### [Texte à examiner]
************

Par Régis de Castelnau

Monsieur David Chavalarias est très fort. La presse me dit qu’il est chercheur au CNRS. Qui est un Établissement Public Administratif (EPA), ce qui fait de Chavalarias un fonctionnaire payé par nos impôts et tenu dans ses activités professionnelles et dans l’usage qu’il fait des matériels mis à sa disposition, à un devoir de réserve et de neutralité comme tous les fonctionnaires. Si l’on en croit ses passages médiatiques, c’est un mathématicien dont la spécialité est « les audits algorithmiques ». Cela lui permet de mettre fin à tous les débats en utilisant l’argument d’autorité grâce à sa formule fétiche : « moi je sais, vous ne savez pas ». Le problème, c’est que s’il est compétent en mathématiques, la matière juridique semble très étrangère. Ou en tout cas s’il connaît le droit, il doit considérer qu’il ne lui est pas applicable.

Parce que Monsieur Chavalarias est par ailleurs un militant politique très engagé. Il a manifestement horreur de la liberté d’expression lorsqu’elle est utilisée par des gens qui ne pensent pas comme lui et notamment ceux qui s’opposent à la domination du système oligarchique. Et il est donc décidé à la combattre.

C’est son droit.

************

### [Liste des enregistrements]

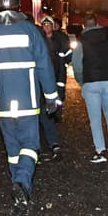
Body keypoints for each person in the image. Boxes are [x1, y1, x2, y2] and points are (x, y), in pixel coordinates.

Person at [0, 0, 60, 213]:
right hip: (28, 102)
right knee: (30, 146)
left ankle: (17, 188)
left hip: (1, 105)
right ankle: (22, 183)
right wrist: (51, 97)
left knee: (12, 148)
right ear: (18, 7)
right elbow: (44, 66)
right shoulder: (30, 30)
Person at [71, 11, 108, 163]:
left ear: (84, 25)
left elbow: (76, 65)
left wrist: (81, 81)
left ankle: (100, 151)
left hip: (90, 82)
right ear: (97, 23)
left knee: (95, 119)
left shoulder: (82, 41)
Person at [37, 14, 72, 162]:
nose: (46, 27)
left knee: (48, 115)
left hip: (51, 84)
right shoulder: (38, 42)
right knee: (35, 117)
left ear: (53, 26)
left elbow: (62, 67)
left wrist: (60, 88)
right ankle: (35, 147)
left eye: (48, 24)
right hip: (37, 84)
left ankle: (53, 144)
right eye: (43, 24)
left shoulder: (58, 42)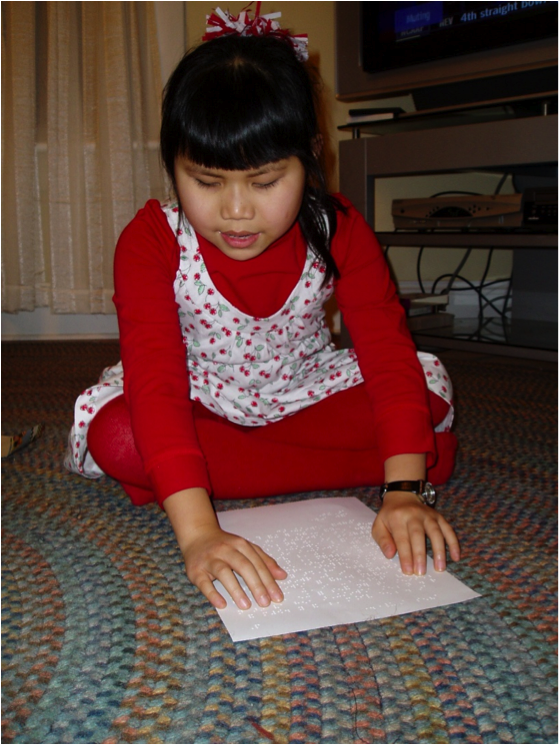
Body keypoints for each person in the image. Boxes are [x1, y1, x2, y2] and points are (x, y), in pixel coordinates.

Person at [65, 7, 460, 613]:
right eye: (207, 180)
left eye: (265, 180)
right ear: (172, 166)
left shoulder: (341, 228)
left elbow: (384, 352)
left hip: (302, 389)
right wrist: (198, 530)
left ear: (311, 159)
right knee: (119, 433)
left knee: (421, 387)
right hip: (200, 398)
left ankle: (199, 478)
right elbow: (157, 382)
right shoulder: (150, 240)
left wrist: (404, 489)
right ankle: (324, 465)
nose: (236, 210)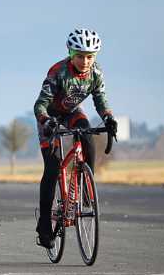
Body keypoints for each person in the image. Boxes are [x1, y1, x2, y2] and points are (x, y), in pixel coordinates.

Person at [34, 28, 117, 248]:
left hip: (71, 112)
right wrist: (45, 121)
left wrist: (109, 118)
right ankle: (44, 226)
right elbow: (40, 105)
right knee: (52, 169)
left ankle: (86, 189)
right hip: (49, 116)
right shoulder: (58, 71)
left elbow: (100, 99)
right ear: (70, 53)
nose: (85, 61)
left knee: (87, 132)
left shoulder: (96, 73)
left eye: (90, 56)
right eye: (80, 55)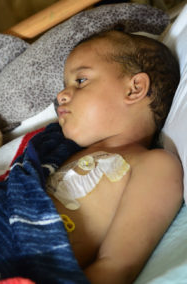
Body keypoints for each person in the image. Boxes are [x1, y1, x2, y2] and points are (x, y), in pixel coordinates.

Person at [48, 29, 182, 283]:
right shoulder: (55, 149)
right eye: (65, 85)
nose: (60, 96)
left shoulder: (154, 165)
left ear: (134, 89)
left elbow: (115, 266)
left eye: (81, 80)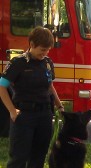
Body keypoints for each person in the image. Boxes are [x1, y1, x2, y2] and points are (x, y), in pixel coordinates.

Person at [0, 26, 64, 167]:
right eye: (42, 50)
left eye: (47, 50)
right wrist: (12, 110)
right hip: (24, 116)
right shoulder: (17, 63)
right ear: (32, 44)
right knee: (19, 158)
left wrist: (59, 105)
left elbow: (49, 86)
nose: (45, 53)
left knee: (39, 157)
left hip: (45, 115)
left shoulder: (48, 63)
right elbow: (1, 87)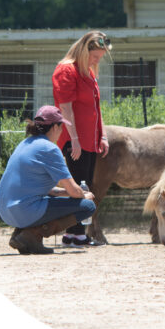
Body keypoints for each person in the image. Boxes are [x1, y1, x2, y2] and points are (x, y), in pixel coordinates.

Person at [0, 105, 97, 255]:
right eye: (61, 126)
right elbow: (74, 191)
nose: (62, 131)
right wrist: (84, 195)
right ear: (55, 127)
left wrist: (69, 193)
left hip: (5, 211)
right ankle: (32, 234)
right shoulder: (49, 149)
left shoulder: (25, 144)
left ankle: (21, 234)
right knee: (88, 206)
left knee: (70, 200)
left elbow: (48, 190)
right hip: (24, 211)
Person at [52, 30, 111, 247]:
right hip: (74, 140)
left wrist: (102, 135)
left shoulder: (88, 72)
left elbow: (96, 108)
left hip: (90, 140)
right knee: (77, 186)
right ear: (84, 50)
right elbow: (65, 107)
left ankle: (78, 233)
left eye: (99, 58)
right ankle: (72, 233)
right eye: (95, 57)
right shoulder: (66, 70)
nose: (97, 61)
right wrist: (74, 139)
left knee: (86, 187)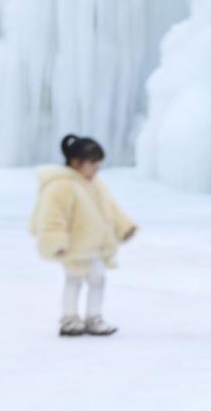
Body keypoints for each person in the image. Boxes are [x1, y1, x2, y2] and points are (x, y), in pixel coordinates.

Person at [30, 134, 136, 337]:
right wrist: (56, 241)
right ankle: (69, 319)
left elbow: (111, 208)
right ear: (76, 163)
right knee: (74, 280)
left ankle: (93, 318)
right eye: (93, 165)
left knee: (98, 279)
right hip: (73, 246)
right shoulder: (61, 186)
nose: (96, 170)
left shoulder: (94, 184)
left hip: (94, 245)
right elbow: (53, 217)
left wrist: (124, 227)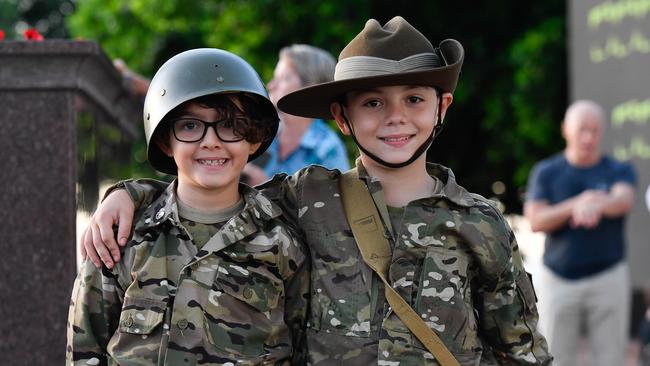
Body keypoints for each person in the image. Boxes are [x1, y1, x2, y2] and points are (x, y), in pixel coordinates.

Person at [82, 17, 552, 365]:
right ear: (343, 117)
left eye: (414, 98)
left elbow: (521, 350)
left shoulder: (481, 223)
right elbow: (210, 189)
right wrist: (128, 195)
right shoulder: (307, 198)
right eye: (372, 102)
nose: (395, 117)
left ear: (442, 106)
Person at [67, 48, 308, 365]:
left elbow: (302, 347)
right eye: (190, 126)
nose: (211, 141)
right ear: (166, 140)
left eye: (231, 125)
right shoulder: (121, 237)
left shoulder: (281, 243)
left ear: (254, 137)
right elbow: (85, 348)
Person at [524, 100, 636, 366]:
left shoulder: (618, 169)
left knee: (610, 358)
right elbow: (536, 219)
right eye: (582, 129)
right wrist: (577, 204)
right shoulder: (546, 172)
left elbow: (623, 201)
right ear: (566, 129)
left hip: (608, 276)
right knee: (555, 357)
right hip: (557, 279)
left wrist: (595, 204)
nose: (588, 137)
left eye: (595, 131)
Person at [245, 44, 350, 185]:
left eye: (283, 78)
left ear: (309, 90)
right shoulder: (258, 132)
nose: (271, 85)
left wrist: (264, 186)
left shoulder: (328, 149)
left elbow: (331, 205)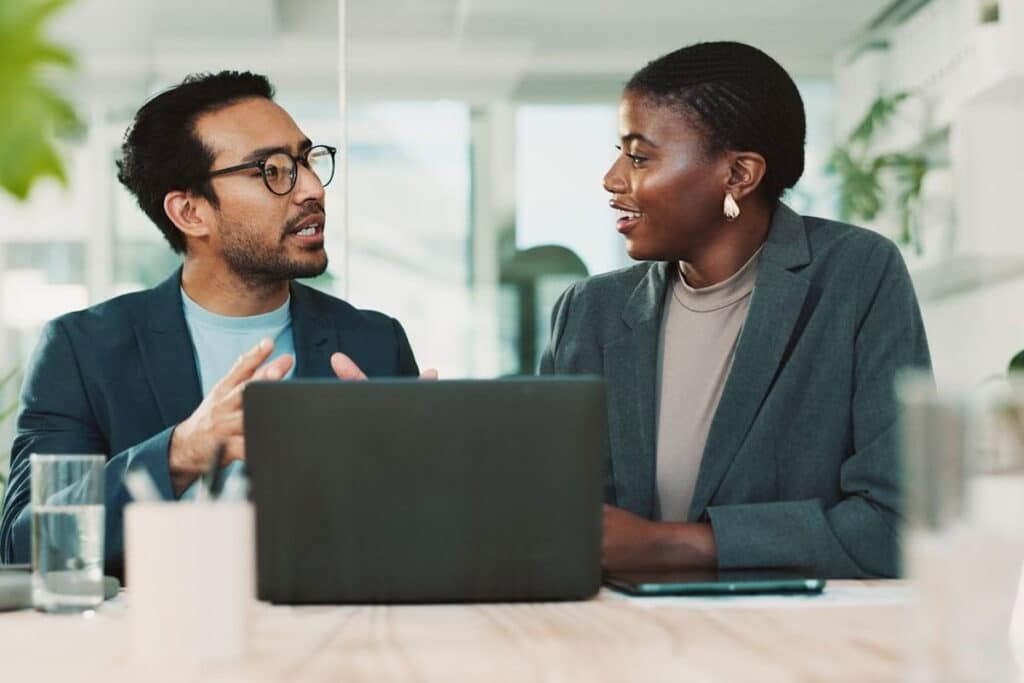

************

### [Travail demandé]
Indiquez la spécialité que le texte attribue à David Chavalarias d'après ses passages médiatiques. Les enregistrements forment un matériau à part, sans lien avec le texte.

### [Votre solution]
Sa spécialité est « les audits algorithmiques ».